Many of these investors were also participants in the 2004 purchase of CPI Qualified Plan Consultants Inc. that helped retain 400-plus jobs in the area.
Schneider said the deal does not include the household division. Victory Park, a Chicago-based investment firm, will retain ownership of this line.
However, Victory Park will contract with the local owners to manufacture the products. “Everything stays intact,” Schneider said.
Whether or not the new owners will retain the Fuller Brush name remains uncertain. For now, it will do business as Fuller Industries LLC.
“This is all about Fuller,” Schneider said. “Fuller Brush is going to be coming back now.”
“Our belief in the local and surrounding communities has never changed,” said ILS Chief Executive Officer Andrew Murphy. “This is a long-term investment for the future and it would not be not be possible without the hard work and diligence put forth from Rick Ball and Norbert Schneider. We are very excited about the possibilities that exist with Fuller and very grateful to be a part of keeping a very important business local.”
ILS is a privately held Kansas based corporation dedicated to the development of rural communities and businesses throughout Western Kansas and Nebraska with a strong focus on professional cattle feeding and precision farming.
“ILS feels very fortunate to be a part of this new endeavor and strongly believes that it will become a source of job growth in Barton, Pawnee and surrounding counties,” said Lee Borck, chairman of ILS. “It is opportunities like this, that one day, will provide good paying jobs to entice our area youths to return to rural America.”

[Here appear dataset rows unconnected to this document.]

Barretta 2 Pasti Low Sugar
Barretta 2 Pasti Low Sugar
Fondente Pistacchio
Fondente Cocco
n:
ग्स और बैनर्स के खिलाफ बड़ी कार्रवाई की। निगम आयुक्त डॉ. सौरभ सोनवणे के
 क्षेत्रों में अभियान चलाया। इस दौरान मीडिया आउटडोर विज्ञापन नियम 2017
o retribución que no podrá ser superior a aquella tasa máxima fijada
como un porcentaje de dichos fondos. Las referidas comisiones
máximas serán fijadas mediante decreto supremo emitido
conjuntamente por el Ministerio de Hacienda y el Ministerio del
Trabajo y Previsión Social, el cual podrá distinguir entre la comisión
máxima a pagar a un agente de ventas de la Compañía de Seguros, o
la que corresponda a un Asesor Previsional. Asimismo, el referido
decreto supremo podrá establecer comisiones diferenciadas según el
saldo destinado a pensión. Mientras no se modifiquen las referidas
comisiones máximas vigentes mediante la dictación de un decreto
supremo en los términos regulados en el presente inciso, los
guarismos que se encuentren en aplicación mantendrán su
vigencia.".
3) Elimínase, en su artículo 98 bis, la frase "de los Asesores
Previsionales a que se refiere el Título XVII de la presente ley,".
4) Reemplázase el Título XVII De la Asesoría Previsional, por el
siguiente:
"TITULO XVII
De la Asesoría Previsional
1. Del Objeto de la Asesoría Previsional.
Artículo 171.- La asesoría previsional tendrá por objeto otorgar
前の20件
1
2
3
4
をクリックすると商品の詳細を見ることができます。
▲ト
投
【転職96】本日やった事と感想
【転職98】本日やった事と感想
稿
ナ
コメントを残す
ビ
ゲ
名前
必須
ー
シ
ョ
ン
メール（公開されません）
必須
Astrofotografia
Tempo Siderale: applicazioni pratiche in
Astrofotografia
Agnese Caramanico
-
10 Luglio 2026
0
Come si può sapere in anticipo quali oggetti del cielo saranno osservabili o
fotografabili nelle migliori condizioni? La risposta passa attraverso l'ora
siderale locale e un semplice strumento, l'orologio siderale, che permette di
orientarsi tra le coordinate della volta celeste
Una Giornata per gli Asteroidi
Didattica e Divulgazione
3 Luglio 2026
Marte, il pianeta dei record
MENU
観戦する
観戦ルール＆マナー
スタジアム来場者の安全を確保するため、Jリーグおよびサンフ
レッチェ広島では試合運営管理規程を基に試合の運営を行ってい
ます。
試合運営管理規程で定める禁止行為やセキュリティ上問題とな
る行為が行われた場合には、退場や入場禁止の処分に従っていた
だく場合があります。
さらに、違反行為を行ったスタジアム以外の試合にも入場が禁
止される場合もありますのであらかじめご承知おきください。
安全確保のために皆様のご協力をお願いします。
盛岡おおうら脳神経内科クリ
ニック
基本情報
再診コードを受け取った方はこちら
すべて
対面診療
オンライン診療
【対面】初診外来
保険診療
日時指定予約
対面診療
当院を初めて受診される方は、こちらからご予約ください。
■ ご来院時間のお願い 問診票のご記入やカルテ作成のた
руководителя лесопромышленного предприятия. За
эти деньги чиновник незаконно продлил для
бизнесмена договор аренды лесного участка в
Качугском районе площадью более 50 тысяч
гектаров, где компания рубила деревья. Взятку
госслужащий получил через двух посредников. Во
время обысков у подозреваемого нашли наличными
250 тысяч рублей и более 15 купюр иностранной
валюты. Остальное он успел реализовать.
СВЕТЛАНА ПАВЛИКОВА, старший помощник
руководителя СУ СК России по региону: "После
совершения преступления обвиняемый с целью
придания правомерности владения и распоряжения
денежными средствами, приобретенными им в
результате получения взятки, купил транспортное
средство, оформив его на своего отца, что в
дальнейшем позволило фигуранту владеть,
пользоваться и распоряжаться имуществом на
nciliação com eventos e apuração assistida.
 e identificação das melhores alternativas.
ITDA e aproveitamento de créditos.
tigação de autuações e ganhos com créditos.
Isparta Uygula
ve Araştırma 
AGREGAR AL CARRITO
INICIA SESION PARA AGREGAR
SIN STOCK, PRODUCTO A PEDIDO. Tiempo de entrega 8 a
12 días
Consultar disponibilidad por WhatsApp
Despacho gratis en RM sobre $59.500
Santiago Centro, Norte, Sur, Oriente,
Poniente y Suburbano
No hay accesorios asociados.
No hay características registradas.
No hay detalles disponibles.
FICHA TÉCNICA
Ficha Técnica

In February, Fuller’s Leicester, N.Y.,-based parent company CPAC filed Chapter 11 bankruptcy protection in U.S. Bankruptcy Court for the Southern District of New York. At the time, company officials said the action would have little impact on the day-to-day operation at Great Bend facility.
Fuller Brush’s assets and debts each amounted to between $10 million and $50 million and Fuller had 185 employees at the time of the filing, 180 of which are at the Great Bend plant. The reason for the filing, company officials said, was to bring an infusion of needed capital into the struggling company.
There are several divisions of CPAC, each of which are being sold separately. Fuller Brush is one of these.
The company, founded in Connecticut in 1906 by Alfred C. Fuller and famous for its door-to-door “Fuller Brush Man” sales force, now sells personal care and household cleaning products directly and through retailers.
The Fuller facility sits on 123.46 acres at the corner of 10th and Airport roads wests of Great Bend. Covering 572,114 square feet, the plant was built in 1973.